The five flavors dull the taste. (Gia-Fu Feng)
Some versions, though, have a very different order to the lines:
The five colors cause one's eyes to go blind
Racing horses and hunting cause one's mind to go mad.
Goods that are hard to obtain pose an obstacle to one's travels.
The five flavors confuse one's palate.
The five tones cause one's ears to go deaf.
Therefore, in the government of the Sage:
He's for the belly and not for the eyes
Thus he rejects that and takes this.
(Robert Henricks)
There are also different approaches to the ending:
Therefore, Evolved Individuals
Regard the center and not the eye.
Hence they discard one and receive the other.
(R.L.Wing)
A much shorter way of saying this is in the Penguin Classics version:
Hence the sage is
For the belly
Not for the eye.
Therefore he discards the one and takes the other.
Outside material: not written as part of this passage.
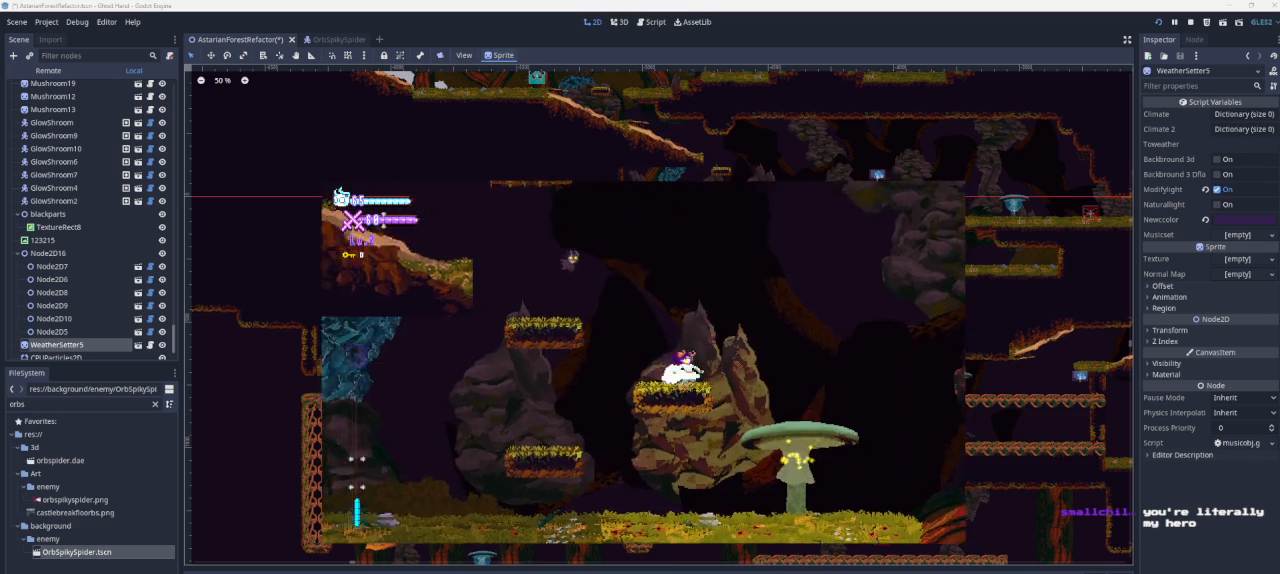
{"buttons": [], "left_stick": "down-right", "right_stick": "center", "events": [[300, "CROSS", "up"], [400, "left_stick", "down-right"]]}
A very nice version, I think, is in the Brian Walker work:
Relinquish what is without.
Cultivate what is within.
Live for your center, not your senses.
What this stanza seems to talking about is controlling one's own desires. We see things we desire; we hear things we want to hear; we become so centered on our sensual satisfactions that we lose the path of Tao.
The best thing to do is not to concentrate on our senses and our desires. Instead, we should “cultivate what is within,” developing our own inner personal strengths. We discard the path of physical gratification and instead take the path of spiritual development.
To clear up my own comments, note that I use the term “spiritual” and not “religious.” To me, the term religion is too closely tied in to established ways of thought that dwell on issues of personal control, wealth, and power. Spirituality refers, instead, to developing our own spiritual path and not blindly accepting what someone else says we should follow.